To achieve the electrical requirements set out by the International Technology Roadmap for Semiconductors (ITRS), for Back End Of Line (BEOL) interconnect trenches (lines) and vias, high quality straight horizontal and vertical metallic single-walled carbon nanotubes (SW-CNT) of very small diameter are required in extremely high density bundles (when arranged in a hexagonal packing configuration, the highest theoretically feasible CNT density is 2 CNT/nm2 assuming a tube diameter of 0.4 nm and an interspacing of 0.34 nm). The synthesis of ultra-small diameter carbon nanotubes (CNTs) necessary for achieving these very high densities of isolated SW-CNT, is up till now reported in confined circumstances e.g. by Wang et al. (Nature, 408, 50-51, 2000), by Qin et al. (Nature, 408, 50, 2000), by Hayashi et al. (Nano Letters, 3, 887-889, 2003), by Balkus Jr. et al. (Studies in Surface Science and Catalysis, 154, 903-910, 2004), and by Corma et al. (Microelectronic Engineering (2008), doi: 10.1016/j.mee.2008.01.061). The confinement effect of a mono dimensional pore seems to be crucial to synthesize the desired diameter nanotube.
Carbon nanostructures have been made in prior art by the template technique, using porous Alumina Oxide (AAO) as reported by Kyotani et al. (Chemistry of Materials, 8, 2109-2113, 1996), using mesoporous materials such as MCM-41 as reported by Urban et al. (Chemical Physics Letters, 359, 95-100, 2002) or using an AFI type zeolite as reported by Tang et al. (Applied Physics Letters, 73, 2287-2289, 1998).
Since zeolites have high pore densities in agreement with the strict requirements for CNT, they are very good candidates to produce highly dense aligned and isolated CNT within these pores. However to really exploit the interesting properties of zeolites for carbon nanostructure growth in patterned structures such as trenches and vias, zeolite growth must be integrated in the CMOS technology platform.
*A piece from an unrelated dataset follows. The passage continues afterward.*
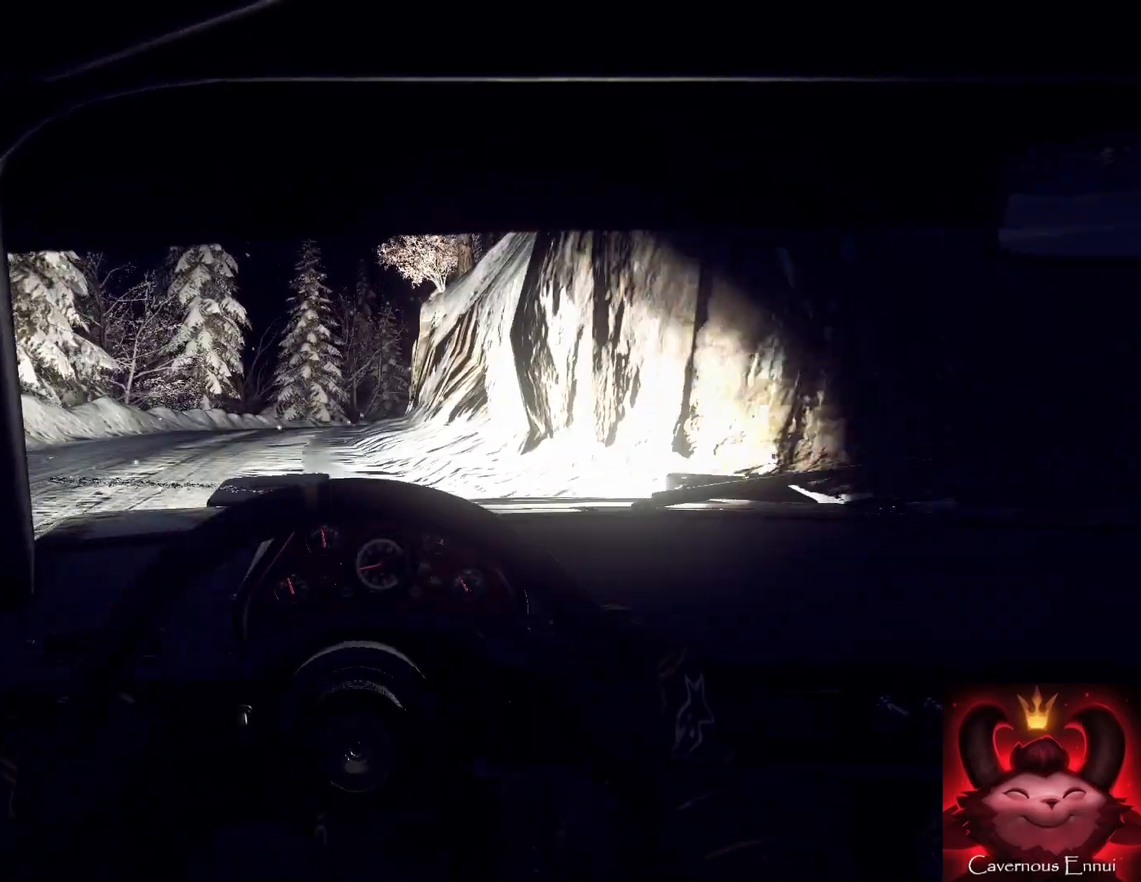
{"buttons": [], "left_stick": "center", "right_stick": "up", "events": [[100, "right_stick", "up"], [133, "left_stick", "center"], [233, "left_stick", "right"], [233, "right_stick", "center"], [333, "left_stick", "center"], [433, "right_stick", "up"]]}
Furthermore, high yields of carbon nanostructure growth must be achieved. In prior art the highest pore filling degree reported is 28% by addition of hydrocarbon gas during pyrolysis. The addition of complexes to the zeolite synthesis solution or gel has been reported. However to allow zeolite crystallization, the concentration of these complexes in the zeolite synthesis gel or solution should be low, resulting in inefficient growth of carbon nanostructures (Studies in Surface Science and Catalysis, Vol. 154, pp. 903).